About this task:
Output the entries below so that they read exactly as they do now.

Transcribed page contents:

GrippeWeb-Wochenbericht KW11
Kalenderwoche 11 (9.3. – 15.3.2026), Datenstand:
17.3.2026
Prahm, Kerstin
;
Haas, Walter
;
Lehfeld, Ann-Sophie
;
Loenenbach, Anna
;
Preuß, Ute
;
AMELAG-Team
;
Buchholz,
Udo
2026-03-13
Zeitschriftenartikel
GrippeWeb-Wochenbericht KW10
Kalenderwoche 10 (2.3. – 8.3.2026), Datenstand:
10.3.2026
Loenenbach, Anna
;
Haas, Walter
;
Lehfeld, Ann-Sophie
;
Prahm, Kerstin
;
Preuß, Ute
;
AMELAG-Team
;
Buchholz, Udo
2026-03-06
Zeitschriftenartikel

Output below:
GrippeWeb-Wochenbericht KW11
Kalenderwoche 11 (9.3. – 15.3.2026), Datenstand:
17.3.2026
Prahm, Kerstin
;
Haas, Walter
;
Lehfeld, Ann-Sophie
;
Loenenbach, Anna
;
Preuß, Ute
;
AMELAG-Team
;
Buchholz,
Udo
2026-03-13
Zeitschriftenartikel
GrippeWeb-Wochenbericht KW10
Kalenderwoche 10 (2.3. – 8.3.2026), Datenstand:
10.3.2026
Loenenbach, Anna
;
Haas, Walter
;
Lehfeld, Ann-Sophie
;
Prahm, Kerstin
;
Preuß, Ute
;
AMELAG-Team
;
Buchholz, Udo
2026-03-06
Zeitschriftenartikel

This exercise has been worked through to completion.